New Honduran President Warns Former Leader He "Will Be Sent To Prison" If He Returns - Rumors Venezuela Will Invade
TEGUCIGALPA, Honduras, June 30 -- The newly appointed president of Honduras, Roberto Micheletti, is warning that if ousted president Manuel Zelaya attempts to return here, he will be immediately arrested and sent to prison.
"If he comes back to our country, he would have to face our tribunals and our trials and our laws," Micheletti said in an interview with The Washington Post late Monday night at his residence in the hills overlooking the capital. "He would be sent to jail. For sure, he would go to prison."
Micheletti was named the new president of Honduras by the National Congress on Sunday, hours after soldiers burst into the presidential palace, detained Zelaya while he was still in his pajamas and then put him on a plane to Costa Rica.
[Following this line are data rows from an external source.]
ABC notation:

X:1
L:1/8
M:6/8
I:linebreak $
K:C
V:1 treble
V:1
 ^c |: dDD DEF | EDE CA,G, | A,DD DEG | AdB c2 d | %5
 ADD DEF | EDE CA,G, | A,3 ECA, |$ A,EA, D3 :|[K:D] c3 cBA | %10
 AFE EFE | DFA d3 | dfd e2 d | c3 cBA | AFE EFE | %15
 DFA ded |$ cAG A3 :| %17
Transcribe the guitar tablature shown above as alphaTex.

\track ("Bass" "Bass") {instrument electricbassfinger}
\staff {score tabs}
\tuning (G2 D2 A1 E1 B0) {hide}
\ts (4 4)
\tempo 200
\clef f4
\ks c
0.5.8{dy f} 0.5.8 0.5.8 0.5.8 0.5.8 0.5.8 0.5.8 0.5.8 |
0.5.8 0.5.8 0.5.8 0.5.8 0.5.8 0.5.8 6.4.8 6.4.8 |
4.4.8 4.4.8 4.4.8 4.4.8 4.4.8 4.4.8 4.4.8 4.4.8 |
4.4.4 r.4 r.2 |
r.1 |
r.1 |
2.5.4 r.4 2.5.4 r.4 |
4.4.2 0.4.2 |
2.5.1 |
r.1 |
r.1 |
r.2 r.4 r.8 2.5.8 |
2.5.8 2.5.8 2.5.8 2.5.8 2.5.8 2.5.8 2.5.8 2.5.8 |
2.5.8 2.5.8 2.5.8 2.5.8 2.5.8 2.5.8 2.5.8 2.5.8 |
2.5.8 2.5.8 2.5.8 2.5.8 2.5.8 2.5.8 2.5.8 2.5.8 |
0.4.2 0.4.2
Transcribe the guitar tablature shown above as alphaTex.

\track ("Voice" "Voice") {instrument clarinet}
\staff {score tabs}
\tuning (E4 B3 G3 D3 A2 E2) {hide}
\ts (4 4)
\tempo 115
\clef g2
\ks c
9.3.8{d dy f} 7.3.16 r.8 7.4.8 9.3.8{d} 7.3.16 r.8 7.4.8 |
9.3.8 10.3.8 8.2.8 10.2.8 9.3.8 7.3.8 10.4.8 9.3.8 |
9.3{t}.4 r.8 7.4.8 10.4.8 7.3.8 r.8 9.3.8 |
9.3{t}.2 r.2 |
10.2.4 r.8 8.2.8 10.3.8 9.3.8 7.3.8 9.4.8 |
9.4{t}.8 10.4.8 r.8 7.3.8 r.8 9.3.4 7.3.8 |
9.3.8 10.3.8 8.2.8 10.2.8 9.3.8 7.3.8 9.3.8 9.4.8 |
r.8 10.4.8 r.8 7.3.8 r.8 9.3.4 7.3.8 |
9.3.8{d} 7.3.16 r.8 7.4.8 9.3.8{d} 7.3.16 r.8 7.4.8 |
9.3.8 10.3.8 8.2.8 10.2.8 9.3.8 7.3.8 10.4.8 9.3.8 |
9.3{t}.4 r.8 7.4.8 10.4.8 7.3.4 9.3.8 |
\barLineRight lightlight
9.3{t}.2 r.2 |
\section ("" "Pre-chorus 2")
The new Honduran president said he did not see any way to negotiate with the Obama administration and international diplomats seeking a return of Zelaya to power because Micheletti insisted that Zelaya was guilty of crimes against the country.
"No, no compromise, because if he tries to come back or anyone tries to bring him back, he will be arrested," Micheletti said.
The streets of Tegucigalpa were empty Monday night because of a curfew, but the city is awash in rumors that Venezuela is marshaling its forces for a possible invasion. Micheletti was meeting with Honduran congressional leaders and others at his house, as soldiers stood guard outside.
Micheletti cautioned the world that his army was on alert and prepared to defend the country against any invasion.
"Our army also consists of 7.5 million people prepared to defend freedom and liberty," said Micheletti, who stressed that Hondurans were a peaceful people.
Although the United States condemned the coup, the most vocal statements of opposition -- along with threats of military intervention -- have come from Venezuelan President Hugo Chávez, who led a summit of leftist allies in Nicaragua on Monday that demanded Zelaya's reinstatement.
"We are saying to the coup organizers, we are ready to support a rebellion of the people of Honduras," Chávez said. "This coup will be defeated."
Micheletti said, "We have fears because of Mr. Chávez. We don't know what to expect of him."
Micheletti and others in his new government say that Zelaya was acting as a strongman who was surrounding himself with leftist allies of Chavez, including the Castro brothers in Cuba and President Daniel Ortega of Nicaragua.
Micheletti said he was sending a delegation Tuesday to the United States to make the case against Zelaya and for the new government.
The new president said he thought his country could hold out long enough for world opinion to turn its way. Venezuela has already said it would suspend oil shipments, and Honduras's neighbors --El Salvador, Guatemala and Nicaragua -- announced that they would stop overland trade.
"That is why I want to make a call to our allies in the United States, that they should stick with us at this very important moment in the life of the country," Micheletti said. "The economy of our country is completely destroyed -- because of the acts of the former government. If aid [from the United States and Europe] keeps coming, we will show that every little penny that we borrowed will be spent for the people of this country."
Micheletti promised that Honduras would hold presidential elections in November and that a new president would take office in January 2010. Micheletti, a leader of the Liberal Party, which is also the party of Zelaya, vowed that he would not run for president.